We want to include everything that is affecting the build into buildinfo files, but there is a obvious limit to what information can we safely publish. In theory, sensitive information like the hostname or number of CPU cores should not affect the build, but in reality, that can happen. Should we make this information public and, if not, how to handle its absence?
It is worth noting that .buildinfo files were actively discussed even in the sessions that were, at a first glance, not connected to them. It shows how important the idea is and how many applications can it have.
Of course, I also paid a lot of attention to discussions around diffoscope, the tool I am going to focus my efforts on in the following several months. It got pretty much attention and it was inspiring to see how useful it is to many different projects. There was a session on that we discussed the future of diffoscope, what people expect of it and what features should be added. That gave me several new ideas on what should I try to do to improve that tool. There were also quite a lot of progress done in-between the sessions, during the hacking times. Sadly, I was not part of that progress, although now I am set to fulfilling the feature request for markdown output.
In general, I am very grateful for all the participiants for being friendly and open for all sort of question and discussion. I often had to ask people to explain some concept that I did not know, and they always took the time to explain it to me. The community of Reproducible Builds project is really great and welcoming! Of course, that also reminded me of how little I still know. I wish I came here more prepared and was able to add something up to the effort.
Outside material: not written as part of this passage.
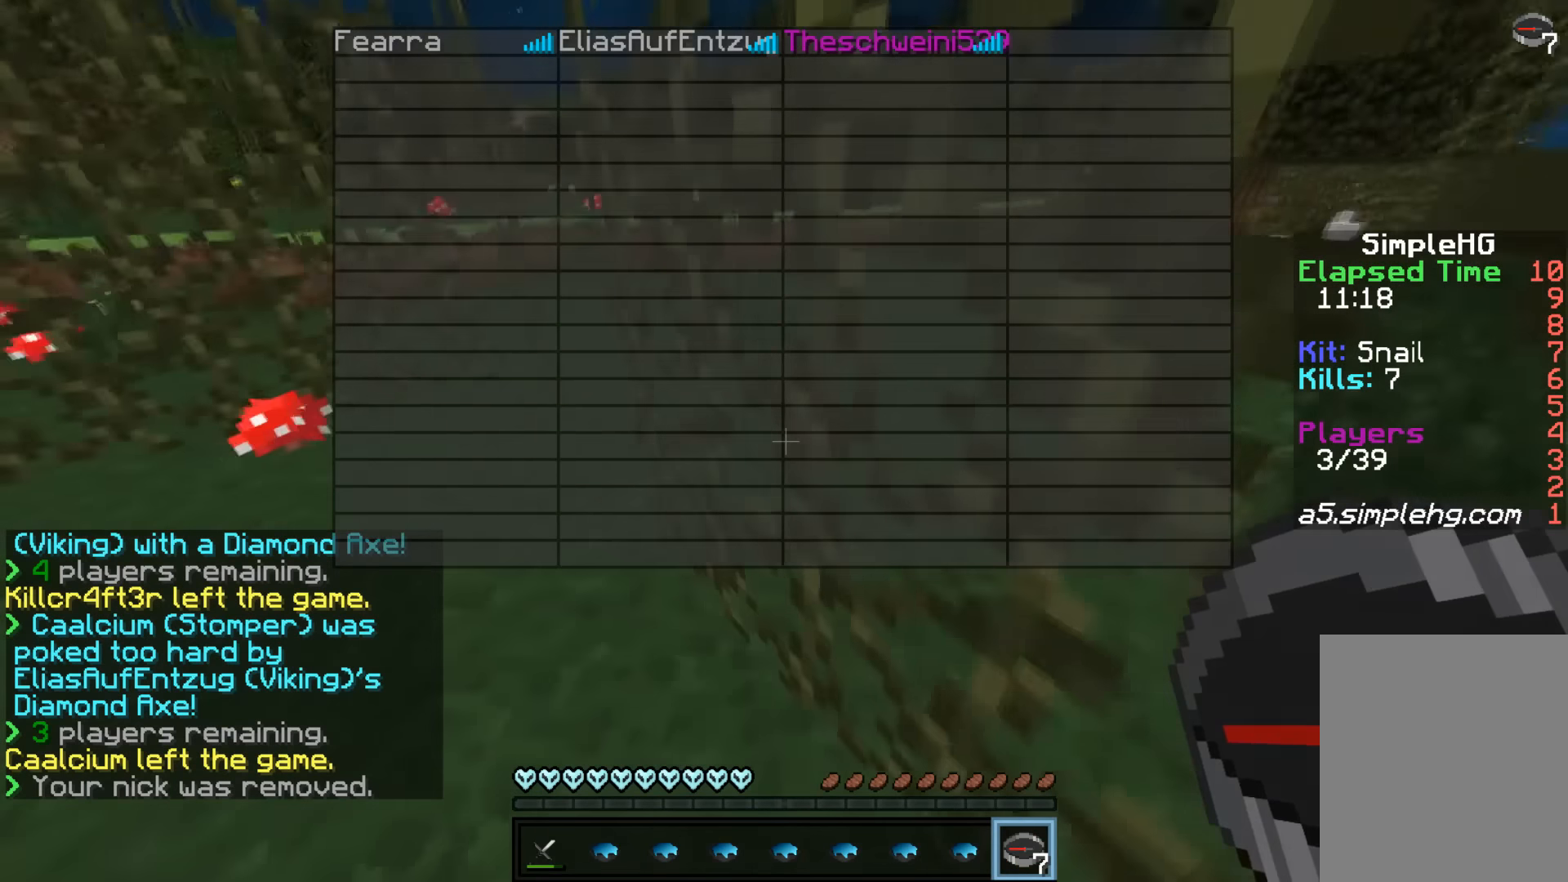
{"keys": ["w"], "mouse": [], "events": [[233, "mouse_right", "down"], [333, "mouse_right", "up"]]}
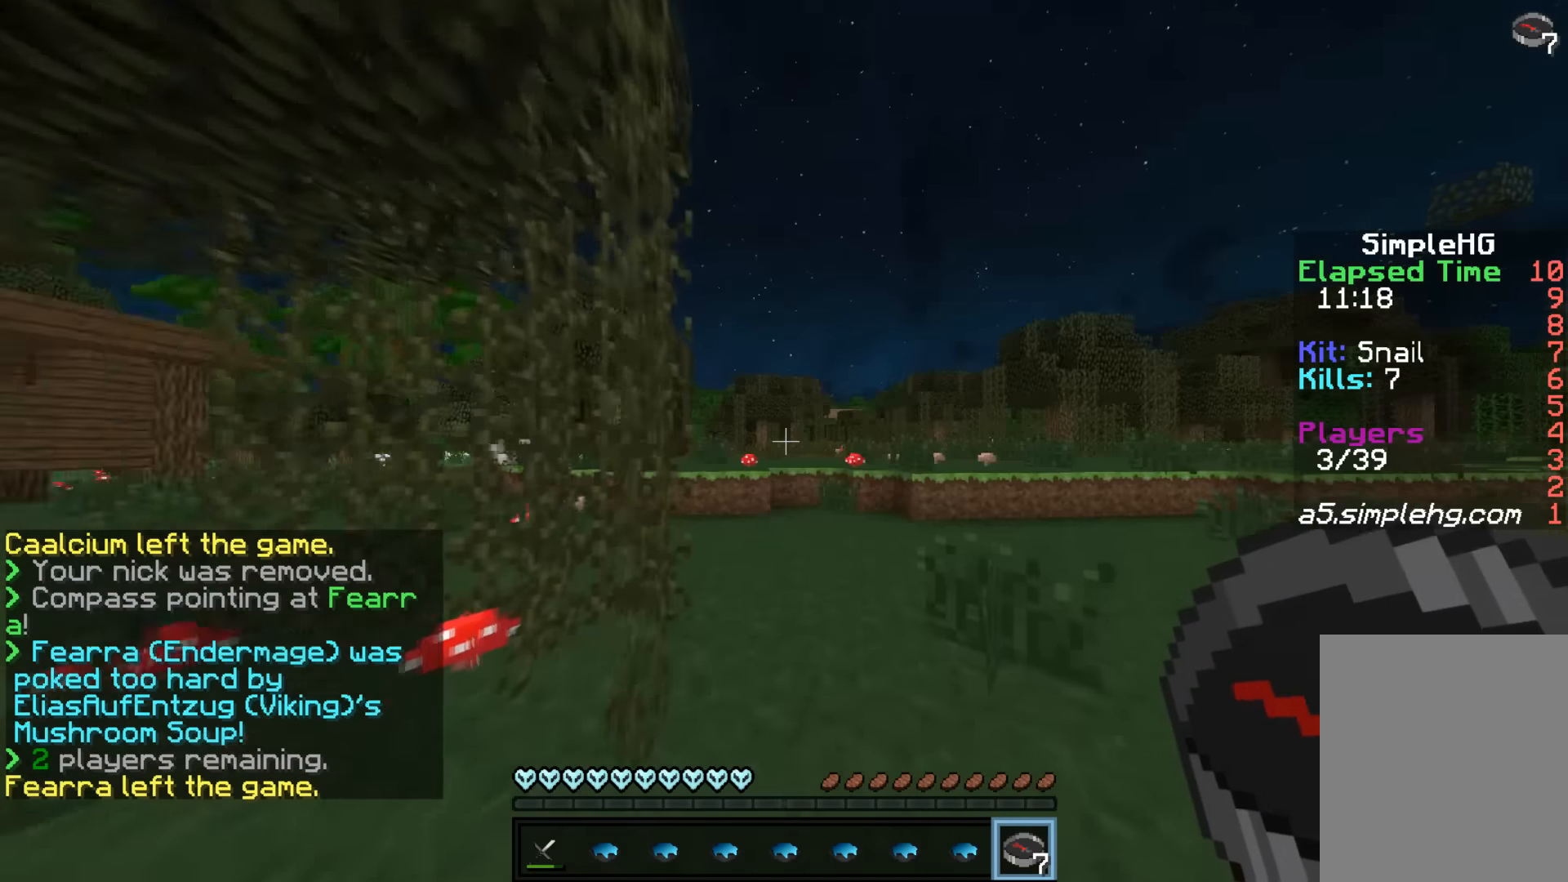
{"keys": ["d", "w"], "mouse": [], "events": [[433, "d", "down"]]}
I do hope at least my questions were useful in fueling up the discussion and seing the problem from the different angle.
I tried to tell about what I saw and what I learned in a clear, meaningful way, but, in fact, I am just super-excited now, happy to meet all these great people and motivated to work on the project and be a part of community. Everything was awesome about these three days, and all I saw here inspired me greatly. My sincere thanks to all organisators and participiants of this event!